By Dan Levine
SAN FRANCISCO (Reuters) - A college regulator violated the law by failing to give California's largest community college a fair hearing before deciding to terminate its accreditation, according to a tentative court ruling on Friday.
The Accrediting Commission for Community and Junior Colleges had planned to withdraw accreditation from City College of San Francisco, citing a lack of financial accountability and other longstanding problems, none directly related to educational quality.
Lost accreditation would trigger funding cuts that would shutter the school, San Francisco's only community college, with more than 50 academic programs and over 100 occupational disciplines, from nursing to culinary arts and aircraft mechanics.
The city of San Francisco sued, and a judge put the accreditation decision on hold pending a trial that took place last year.
In a tentative ruling on Friday, San Francisco Superior Court Judge Curtis Karnow ordered the commission to give the college a chance to respond to all of the deficiencies the commission cited in its decision to terminate accreditation.
Representatives for the commission could not immediately be reached for comment.

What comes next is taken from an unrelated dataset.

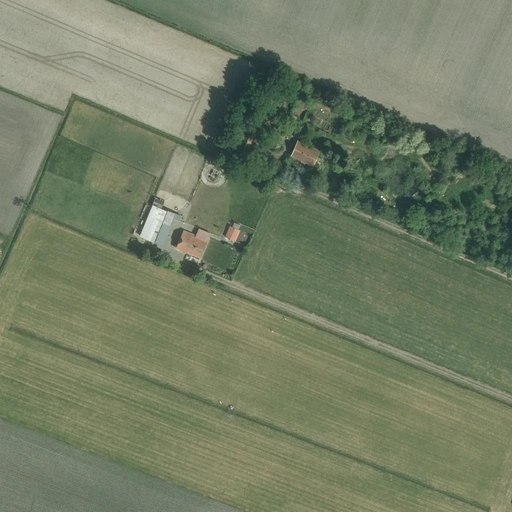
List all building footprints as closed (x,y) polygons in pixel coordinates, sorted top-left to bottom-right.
[(277,85),(265,80),(261,88),(274,93),(277,85)] [(275,101),(263,96),(259,107),(270,112),(275,101)] [(270,115),(256,110),(250,125),(264,130),(270,115)] [(259,130),(247,125),(235,156),(253,163),(257,151),(252,149),(259,130)] [(287,135),(278,131),(271,146),(280,150),(287,135)] [(319,151),(298,141),(292,156),(313,165),(319,151)] [(464,178),(472,173),(469,167),(460,171),(464,178)] [(178,215),(154,205),(141,237),(162,245),(173,219),(176,220),(178,215)] [(241,231),(231,226),(226,237),(237,242),(241,231)] [(207,240),(184,231),(177,248),(200,258),(207,240)]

In 2012, commission members and administrators at the college came down on opposite sides of an ongoing political issue about the role of community colleges, and the city's lawsuit alleged the commission acted to withdraw accreditation "in retaliation for City College having embraced and advocated a different vision."
The U.S. Department of Education authorizes the commission to evaluate 112 community colleges with more than 2 million California students every six years.
The case in Superior Court of California, County of San Francisco is People of the State of California ex rel. Dennis Herrera, San Francisco City Attorney vs. Accrediting Commission for Community and Junior Colleges and Does 1-50, 13-533693.